■ **Data for analysis**:
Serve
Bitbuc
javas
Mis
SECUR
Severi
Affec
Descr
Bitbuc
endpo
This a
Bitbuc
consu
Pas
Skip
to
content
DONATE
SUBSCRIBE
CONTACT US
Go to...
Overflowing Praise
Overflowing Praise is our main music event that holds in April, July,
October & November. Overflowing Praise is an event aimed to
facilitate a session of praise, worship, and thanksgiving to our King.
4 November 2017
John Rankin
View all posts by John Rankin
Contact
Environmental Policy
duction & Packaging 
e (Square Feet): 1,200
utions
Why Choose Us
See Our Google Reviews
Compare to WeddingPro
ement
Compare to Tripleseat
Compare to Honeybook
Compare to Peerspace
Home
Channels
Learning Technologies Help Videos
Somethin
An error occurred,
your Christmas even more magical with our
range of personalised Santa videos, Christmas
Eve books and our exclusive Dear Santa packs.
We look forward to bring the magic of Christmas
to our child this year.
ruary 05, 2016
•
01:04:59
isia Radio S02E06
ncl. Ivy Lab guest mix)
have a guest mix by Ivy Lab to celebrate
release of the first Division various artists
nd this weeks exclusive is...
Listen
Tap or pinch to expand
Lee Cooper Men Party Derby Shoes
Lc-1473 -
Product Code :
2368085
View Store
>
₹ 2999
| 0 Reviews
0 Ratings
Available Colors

■ **Task brief**: Write out the listing again, replacing every "Compare to" with "Compared with" and leaving all other text unchanged.

■ **Answer below**:
Serve
Bitbuc
javas
Mis
SECUR
Severi
Affec
Descr
Bitbuc
endpo
This a
Bitbuc
consu
Pas
Skip
to
content
DONATE
SUBSCRIBE
CONTACT US
Go to...
Overflowing Praise
Overflowing Praise is our main music event that holds in April, July,
October & November. Overflowing Praise is an event aimed to
facilitate a session of praise, worship, and thanksgiving to our King.
4 November 2017
John Rankin
View all posts by John Rankin
Contact
Environmental Policy
duction & Packaging 
e (Square Feet): 1,200
utions
Why Choose Us
See Our Google Reviews
Compared with WeddingPro
ement
Compared with Tripleseat
Compared with Honeybook
Compared with Peerspace
Home
Channels
Learning Technologies Help Videos
Somethin
An error occurred,
your Christmas even more magical with our
range of personalised Santa videos, Christmas
Eve books and our exclusive Dear Santa packs.
We look forward to bring the magic of Christmas
to our child this year.
ruary 05, 2016
•
01:04:59
isia Radio S02E06
ncl. Ivy Lab guest mix)
have a guest mix by Ivy Lab to celebrate
release of the first Division various artists
nd this weeks exclusive is...
Listen
Tap or pinch to expand
Lee Cooper Men Party Derby Shoes
Lc-1473 -
Product Code :
2368085
View Store
>
₹ 2999
| 0 Reviews
0 Ratings
Available Colors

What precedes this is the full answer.